Downside risks remain elevated as technical signals align bearishly

For the coming week, the expected trading range is $122.00–$127.50, which reflects both current price action and a typical volatility band without dropping below the 52-week low of $121.20 or challenging the distant high of $205.77. The probability of a price increase is very low (less than 20%), while the chances for further decline remain very high, supported by consistently bearish signals from all major W1 momentum and moving average indicators. Baseline scenario calls for sideways movement within the $122–$127.50 range. If bullish momentum emerges, a break above immediate resistance at $127.50 may trigger a short-lived rebound toward $137.50. However, a bearish scenario could see LDOS fall through $122, exposing the stock to a test of the recent 52-week low and possibly new lows, considering the strong downside impulse on both D1 and W1 timeframes.
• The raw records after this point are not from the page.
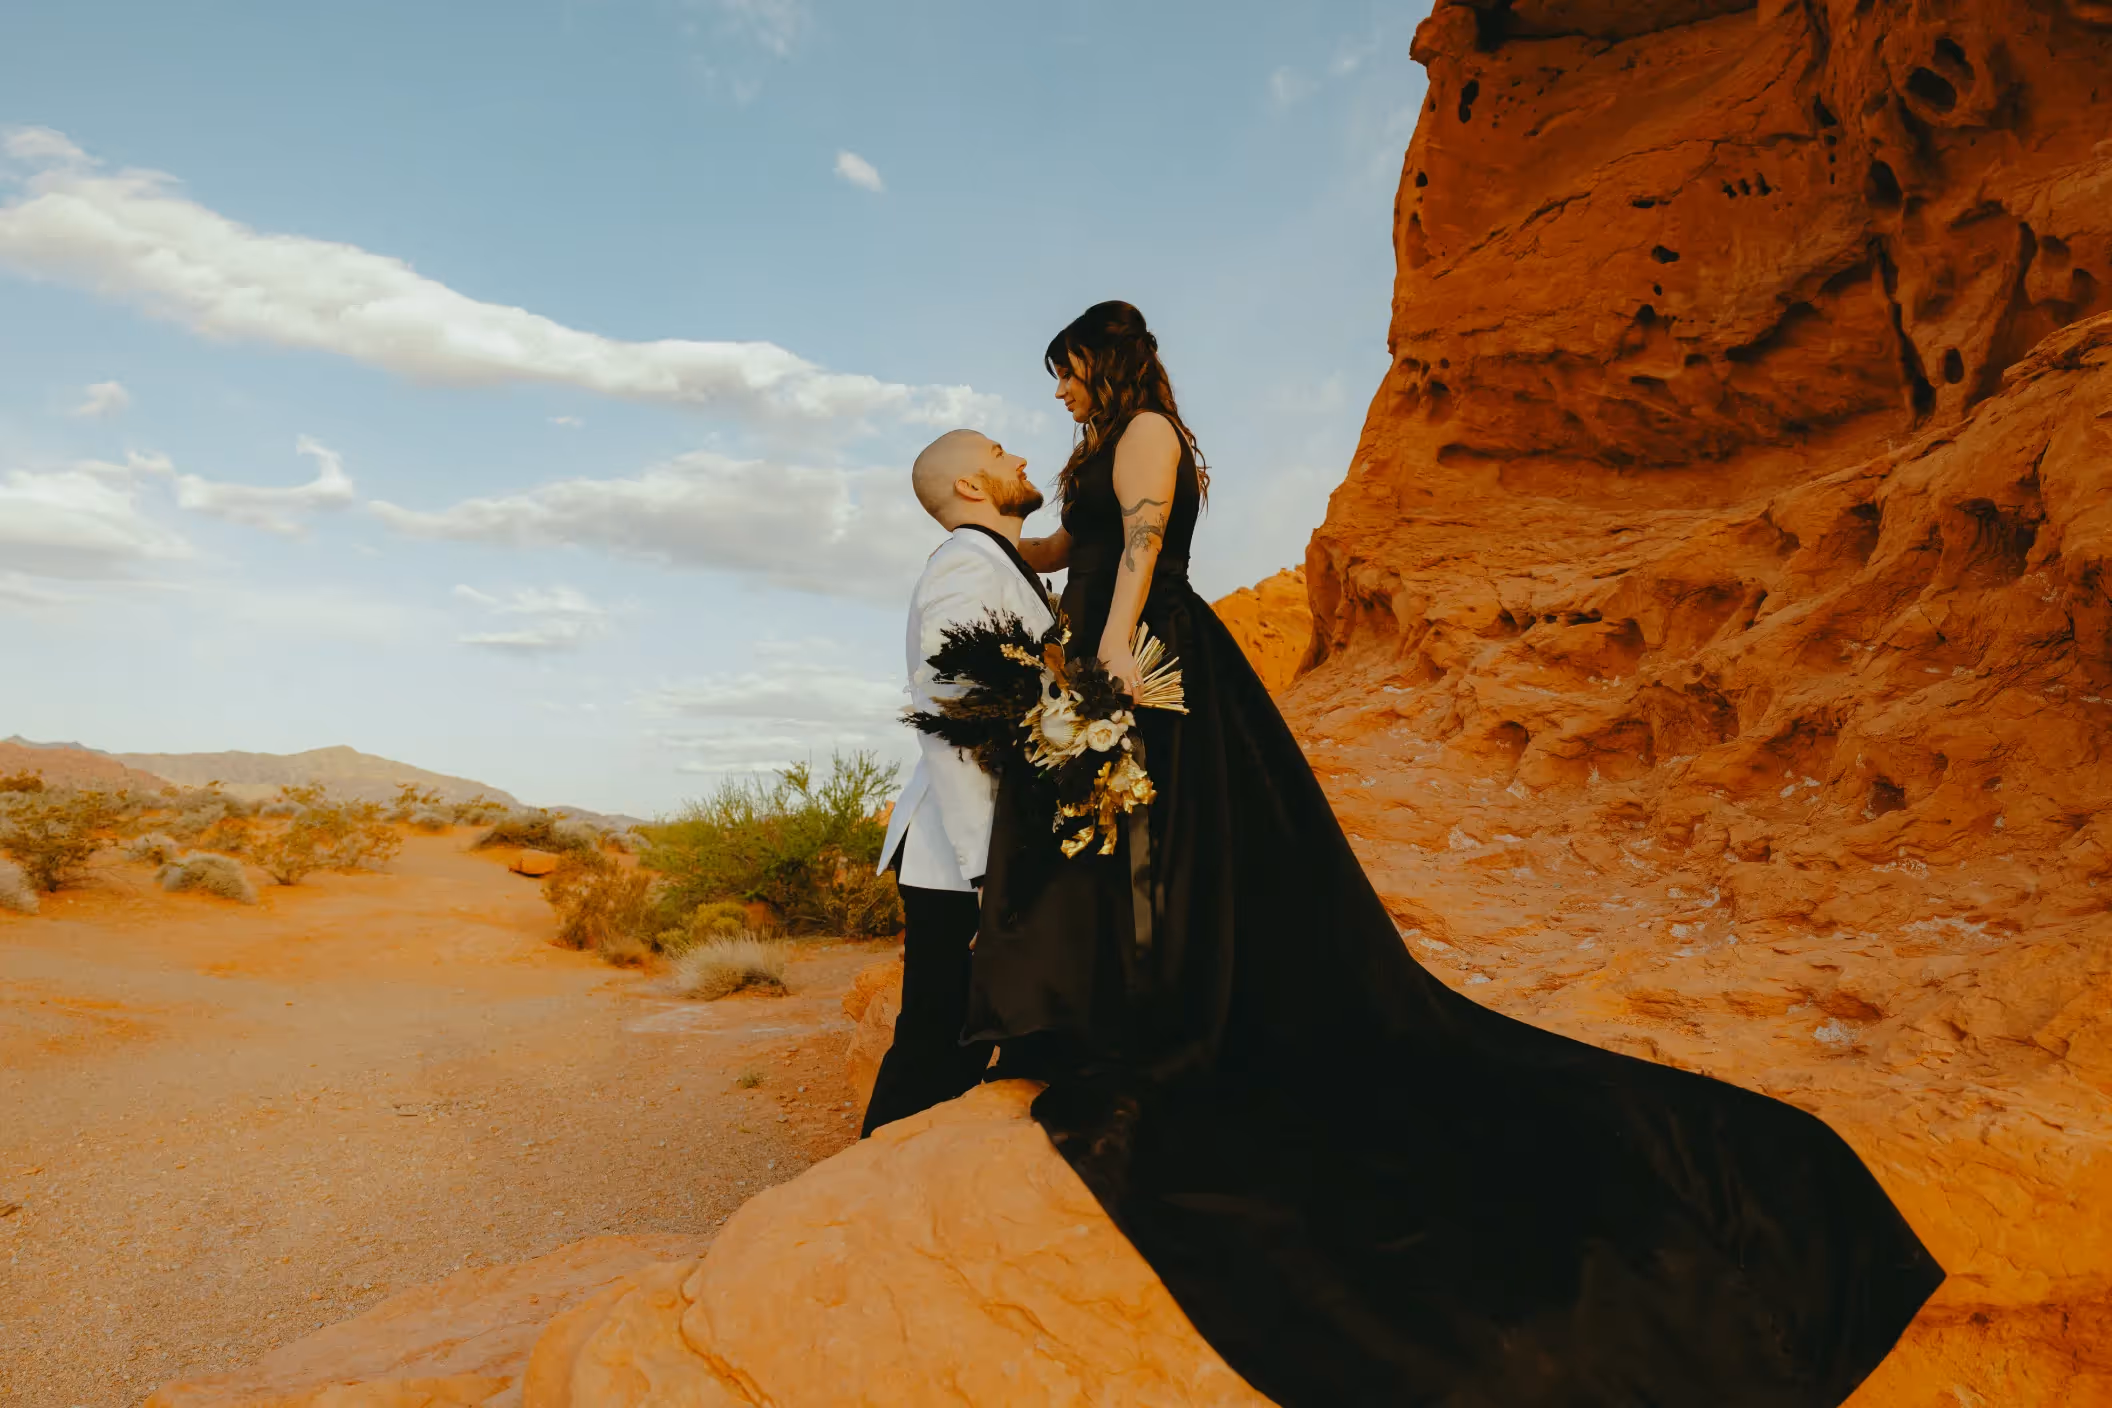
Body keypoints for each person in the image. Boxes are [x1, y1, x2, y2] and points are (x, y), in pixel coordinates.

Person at [966, 301, 1944, 1407]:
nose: (1057, 391)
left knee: (1166, 845)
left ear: (1105, 359)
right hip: (1104, 656)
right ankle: (1112, 1009)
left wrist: (1102, 675)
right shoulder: (1090, 450)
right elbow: (1062, 547)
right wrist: (975, 530)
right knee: (1116, 841)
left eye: (1065, 371)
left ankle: (1162, 1015)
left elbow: (1138, 555)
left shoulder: (1145, 430)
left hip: (1148, 663)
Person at [861, 429, 1055, 1137]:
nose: (1022, 460)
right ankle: (865, 1212)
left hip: (986, 845)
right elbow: (953, 712)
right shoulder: (965, 569)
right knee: (937, 1050)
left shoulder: (995, 562)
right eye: (1003, 454)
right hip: (962, 854)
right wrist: (987, 868)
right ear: (972, 487)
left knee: (964, 1040)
Previously it was reported that Leidos remained under persistent bearish pressure, with technical signals indicating the likelihood of further downside. The current analysis reinforces this cautious sentiment, highlighting the importance for investors to closely monitor any notable changes in momentum or trading volume as potential early indicators of a reversal.

This material may contain third-party opinions, none of the data and information on this webpage constitutes investment advice according to our Disclaimer. While we adhere to strict Editorial Integrity, this post may contain references to products from our partners.